To overcome many of these issues, use of social media as an alternative method for assessing the public mood has been demonstrated in previous studies. The causes behind changes in public mood can be difficult to explicitly capture, due in part to its diffuse nature.

Previous work has gone some way in explaining the changes in public mood as measured using social media, finding circadian and seasonal patterns of affect, along with public mood changing in response to specific real-world events.

In this study, we are interested in investigating changes in public mood through analysis of simultaneous and sudden changes in five affect components, and the events that triggered them. We make use of the fast group LARS algorithm, that detects shared change-points across several time series’ at once. These specific points in time, where many time series’ change together, have the potential of signalling specific realworld events that explain the variation in the public mood.
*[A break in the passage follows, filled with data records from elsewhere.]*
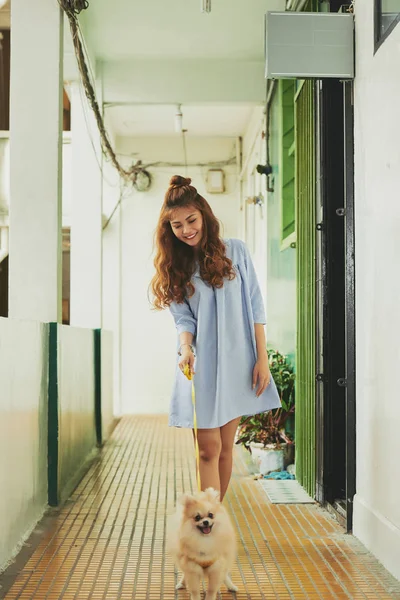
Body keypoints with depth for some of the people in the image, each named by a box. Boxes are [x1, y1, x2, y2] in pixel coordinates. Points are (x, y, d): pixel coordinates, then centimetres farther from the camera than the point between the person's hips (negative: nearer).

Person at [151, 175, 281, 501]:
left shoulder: (235, 251, 3)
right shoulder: (175, 266, 6)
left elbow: (255, 307, 2)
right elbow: (184, 318, 0)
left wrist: (262, 358, -4)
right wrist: (185, 348, -22)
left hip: (236, 363, 0)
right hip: (200, 367, 0)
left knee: (225, 447, 7)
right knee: (209, 447, -6)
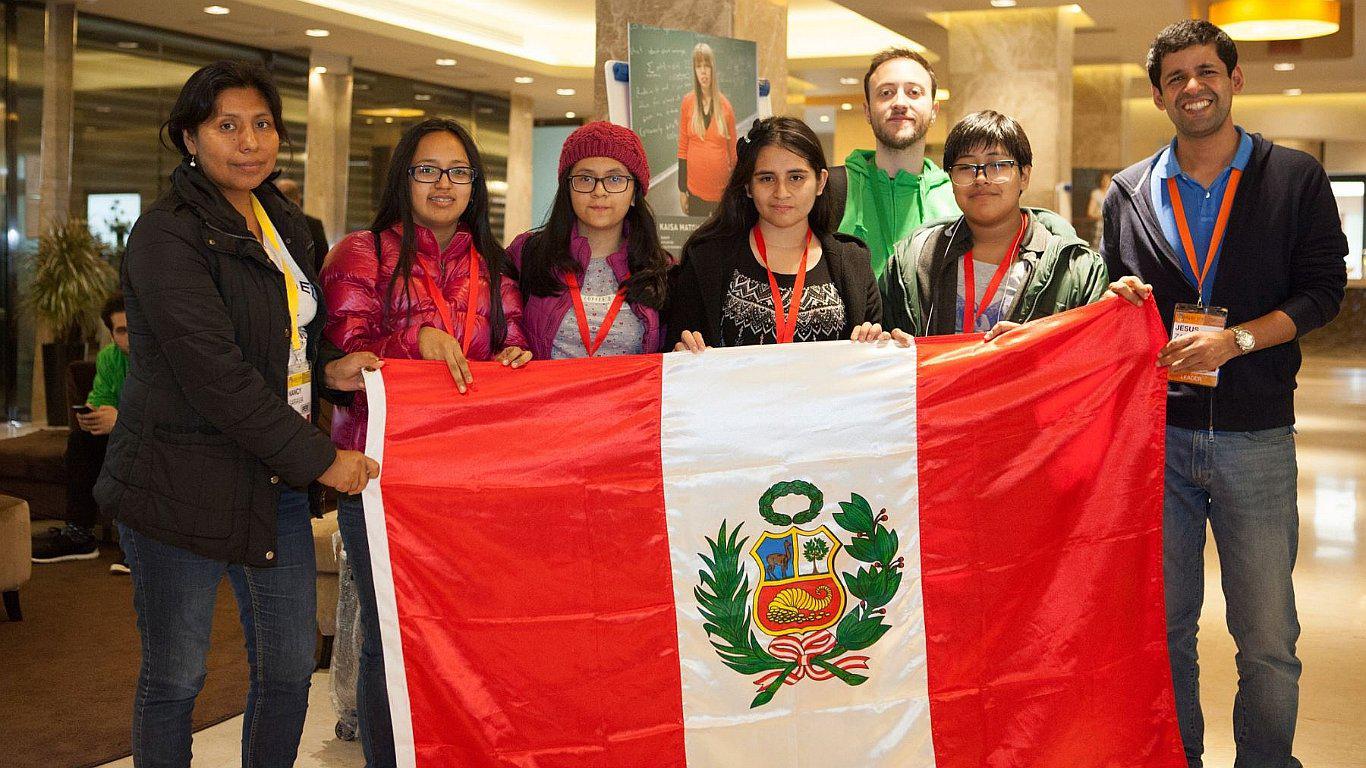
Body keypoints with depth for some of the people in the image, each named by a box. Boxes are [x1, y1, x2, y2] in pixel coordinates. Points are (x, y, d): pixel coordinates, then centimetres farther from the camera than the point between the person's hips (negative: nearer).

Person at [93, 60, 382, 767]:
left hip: (275, 481, 7)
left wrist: (328, 371, 0)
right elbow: (216, 376, -20)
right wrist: (320, 460, -17)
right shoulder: (165, 235, -13)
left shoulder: (284, 223, 12)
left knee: (290, 668, 11)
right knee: (174, 678, 6)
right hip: (182, 484, -7)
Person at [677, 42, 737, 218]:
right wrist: (682, 189, 1)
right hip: (695, 189, 0)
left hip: (722, 190, 0)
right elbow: (682, 148, 2)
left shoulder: (725, 106, -1)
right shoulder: (687, 103, -1)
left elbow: (733, 150, 5)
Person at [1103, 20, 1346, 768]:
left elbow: (1322, 290, -1)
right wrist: (1120, 298, -6)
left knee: (1268, 637, 1)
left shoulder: (1295, 179, 4)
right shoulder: (1130, 192, 9)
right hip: (1157, 432, 2)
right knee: (1164, 627, 10)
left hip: (1255, 435, -2)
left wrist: (1234, 340, -15)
We find that there are three key times in the period leading up to and including the European Union (EU) referendum, coinciding with the football violence in Marseille between English and Russian fans and the Orlando nightclub shooting, the murder of Labour MP Jo Cox, and the results of the EU referendum itself. In each of these cases, the public mood is characterised by a decrease in positive affect, and an increase in negative affect, anger, anxiety and sadness, with the reaction corresponding to when the outcome of the referendum result became clear causing the largest negative change in public mood.

Furthermore, we find that analysing the affect components in different geographical regions of the United Kingdom shows a robust signal, with each region following a very similar trajectory over the period, and that the hour by hour evolution of public mood in the 48 hours starting on the day of the referendum significantly correlates with the GBP/EUR exchange rate for the five affect components used in this study.